Should You Perform a Credit Check on Potential Employees?
You're all set to hire a new employee. You've interviewed the person thoroughly, called their references, and verified their skills. But there's one thing you probably haven't done: checked their credit.
Increasingly, savvy employers are using credit checks as another way to measure the integrity of potential workers. This is really nothing new in the business world. After all, companies have been using credit bureaus for decades to determine the reliability of vendors, suppliers, and other firms they do business with. So it makes sense for companies to do the same with people they're about to hire, especially if those people will be coming in direct contact with cash or sensitive information.
Indeed, a recent survey by the Society for Human Resources Management found that 60 percent of all employers run some type of credit check on their applicants. By checking the credit of a potential employee, you can see whether that person typically pays their bills on time and how responsible they are when it comes to money. This kind of information can tell you a lot about what kind of employee that person will likely be.

### Instructions to follow
Please reproduce the article on running credit checks on potential employees word for word, in full.

(Dataset entries)

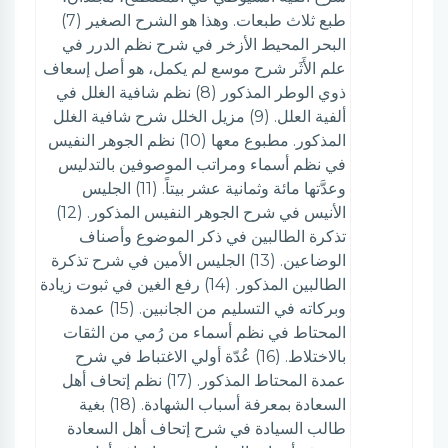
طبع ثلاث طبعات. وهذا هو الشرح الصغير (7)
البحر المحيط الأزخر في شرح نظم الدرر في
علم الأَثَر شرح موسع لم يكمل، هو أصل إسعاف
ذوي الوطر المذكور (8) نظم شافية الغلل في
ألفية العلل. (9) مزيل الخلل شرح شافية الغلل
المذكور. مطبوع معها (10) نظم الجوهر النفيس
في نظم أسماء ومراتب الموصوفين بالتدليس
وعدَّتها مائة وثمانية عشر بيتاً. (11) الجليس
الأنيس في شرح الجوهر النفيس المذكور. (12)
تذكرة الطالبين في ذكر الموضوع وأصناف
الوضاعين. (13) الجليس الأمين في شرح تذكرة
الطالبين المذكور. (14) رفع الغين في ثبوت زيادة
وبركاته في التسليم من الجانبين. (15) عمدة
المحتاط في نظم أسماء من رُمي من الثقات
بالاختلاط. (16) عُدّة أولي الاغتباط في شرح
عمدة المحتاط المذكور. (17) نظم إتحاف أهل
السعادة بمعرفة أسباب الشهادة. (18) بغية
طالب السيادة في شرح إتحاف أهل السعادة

==

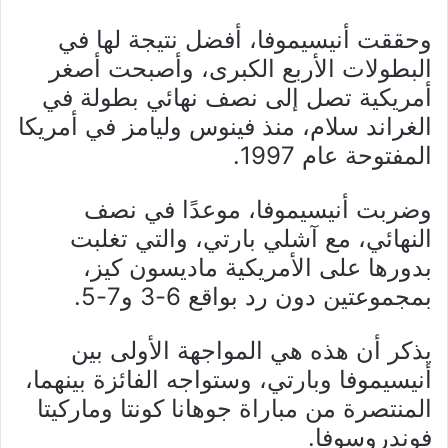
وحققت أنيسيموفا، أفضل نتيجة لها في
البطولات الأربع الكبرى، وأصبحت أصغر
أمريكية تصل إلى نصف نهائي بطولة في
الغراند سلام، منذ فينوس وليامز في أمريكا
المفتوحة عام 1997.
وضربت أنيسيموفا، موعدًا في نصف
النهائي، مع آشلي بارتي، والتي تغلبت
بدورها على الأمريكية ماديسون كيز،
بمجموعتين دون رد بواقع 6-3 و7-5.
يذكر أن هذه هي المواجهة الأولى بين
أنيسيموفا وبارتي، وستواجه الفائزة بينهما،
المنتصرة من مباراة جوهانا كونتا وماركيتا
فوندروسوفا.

### Solution
Should You Perform a Credit Check on Potential Employees?
You're all set to hire a new employee. You've interviewed the person thoroughly, called their references, and verified their skills. But there's one thing you probably haven't done: checked their credit.
Increasingly, savvy employers are using credit checks as another way to measure the integrity of potential workers. This is really nothing new in the business world. After all, companies have been using credit bureaus for decades to determine the reliability of vendors, suppliers, and other firms they do business with. So it makes sense for companies to do the same with people they're about to hire, especially if those people will be coming in direct contact with cash or sensitive information.
Indeed, a recent survey by the Society for Human Resources Management found that 60 percent of all employers run some type of credit check on their applicants. By checking the credit of a potential employee, you can see whether that person typically pays their bills on time and how responsible they are when it comes to money. This kind of information can tell you a lot about what kind of employee that person will likely be.